From the outside looking in, my life seems quite enviable. But from the inside-out, discontent and uncertainty breeds a growing resignation tiptoeing ever closer to that final shrug and ultimate sigh. Cynicism bleeds like sap through my veins; it's how I've been conditioned to think via countless heartaches and disappointments, crushed dreams and cherished memories turned bitter by the stain of loss. Cynicism makes life easier in some ways. You learn to curb your expectations, to exercise caution when placing one's hopes. But cynicism fosters a bleak life, stripping the excitement, joy, and adventure out of everyday living. It creates a void where purpose once thrived: in a world so dark and ripe with misfortune, why aim for anything at all? Why take a swing when you've learned you can't help but strike out? This is the quiet desperation that befalls most men: an aching and unpalatable void which we seek to fill with momentary pleasures, our means to escape the dreary wasteland of the human experience, an experience characterized most poignantly by loss, disappointment, and futility.
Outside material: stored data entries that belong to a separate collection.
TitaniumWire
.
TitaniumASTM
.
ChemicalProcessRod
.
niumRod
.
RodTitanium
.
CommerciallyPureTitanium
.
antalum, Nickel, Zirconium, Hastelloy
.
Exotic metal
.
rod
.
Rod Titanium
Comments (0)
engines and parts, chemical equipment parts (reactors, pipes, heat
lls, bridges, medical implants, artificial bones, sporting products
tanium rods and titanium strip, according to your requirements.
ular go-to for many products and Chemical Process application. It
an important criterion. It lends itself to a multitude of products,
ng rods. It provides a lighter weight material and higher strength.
This quiet desperation seizes me, but there's hope. The cynicism isn't ingrained: it's learned, conditioned, from the interplay of events and their interpretations. We don't perceive the world fully but through a kaleidoscope of shifting lenses. We don't have but one way of seeing the world but many, resulting in paradoxical beliefs and incongruities within our muddled worldviews. My cynicism comes not from a balanced, cogent, or objective observation of the world. It's simply a pattern of thinking and seeing that's evolved not so much from without but from within, as I've consistently interpreted life's negative events from a broken, despairing, and confused heart.
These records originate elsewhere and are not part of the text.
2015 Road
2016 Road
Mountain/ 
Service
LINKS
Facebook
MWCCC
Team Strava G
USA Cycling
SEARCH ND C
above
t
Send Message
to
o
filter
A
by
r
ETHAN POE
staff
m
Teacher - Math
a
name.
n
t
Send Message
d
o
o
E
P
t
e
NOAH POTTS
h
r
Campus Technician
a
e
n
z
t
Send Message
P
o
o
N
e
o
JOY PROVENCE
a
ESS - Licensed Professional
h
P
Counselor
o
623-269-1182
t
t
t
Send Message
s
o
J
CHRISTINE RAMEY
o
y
The remedy for this cynicism propagating indifference and uncertainty may lie in the root of cynicism itself, those interpretations of how my life is and why it's the way that it is. I may perceive my life as being marked by disappointment and empty dreams, void of meaning and absent substance; I may perceive myself as not cool or not smart or not attractive enough, and I may struggle with the off-balance fear that my life is all but over (damned lymphoma scare). But that's but one way to look at it: I could put on a different lens and see those things I've accomplished (graduated college, living on my own, author of several successful novels, etc.) as well as all the blessings that surround this life of mine, a life that is quite probably in its early stages. Perhaps my perception of my life should be reworked in light of a broader horizon: I have food on my table, I have my health, I can sleep in safety at night, and I have a place to live. I have a car, a cell phone, a TV, and books I can read (by God, I'm literate!). I'm surrounded by loving family and friends, and I'm in the top 1% (now that I've gotten an iPhone). On the outside, my life may look enviable, and that's because it is. People would KILL to have what I have, and I bitch and moan about not having MORE. Ultimately, the problem may not be too narrow a perception but too ungrateful a heart.
As to the reason my life is the way it is, I could interpret my life as a series of misfortunes and broken hopes (as I have consistently done for the past seven years), and in doing so I have to understand why life has turned out the way it is. Perhaps God is punishing me for not being good enough; maybe God's just mad and being mean; maybe God isn't at all interested in what's going on with me. Or maybe God's not at all to blame, but I am; and perhaps God isn't to blame, nor myself fully, but life just goes like this sometimes and reading meaning into its currents is like trying to read signs off the Potomac's surface. But if I see my life as ripe with blessings that 99% of the world craves to have as their own, then I see that I have far more than I ever deserve, and that I'm being quite the annoying and obnoxious bitch when I complain about not having "all those things I've always wanted."
The reorientation of my perspective--gratefulness for what I have, a broader view of my fortune in the world around me, the knowledge that I am loved and favored by God, blessed by him even, and that he hasn't abandoned me--fuels the eradication of the cynicism. It's not about forgetting the past; it's about approaching it from a different perspective, a different angle, seeing it in a new and refreshing way, a way that allows hope and purpose and even fosters such things.
Who do I want to be?
What do I want to do?
And how do I go about it?
The chains of cynicism holding me back must be shaken loose; the shackles must be hewn apart. The darkness must be expunged so that light can shine once more. Beyond the cynicism and its bleak and fatalistic interpretations of my life thus far, there lies a freedom beckoning me forward, inviting me to experience life anew.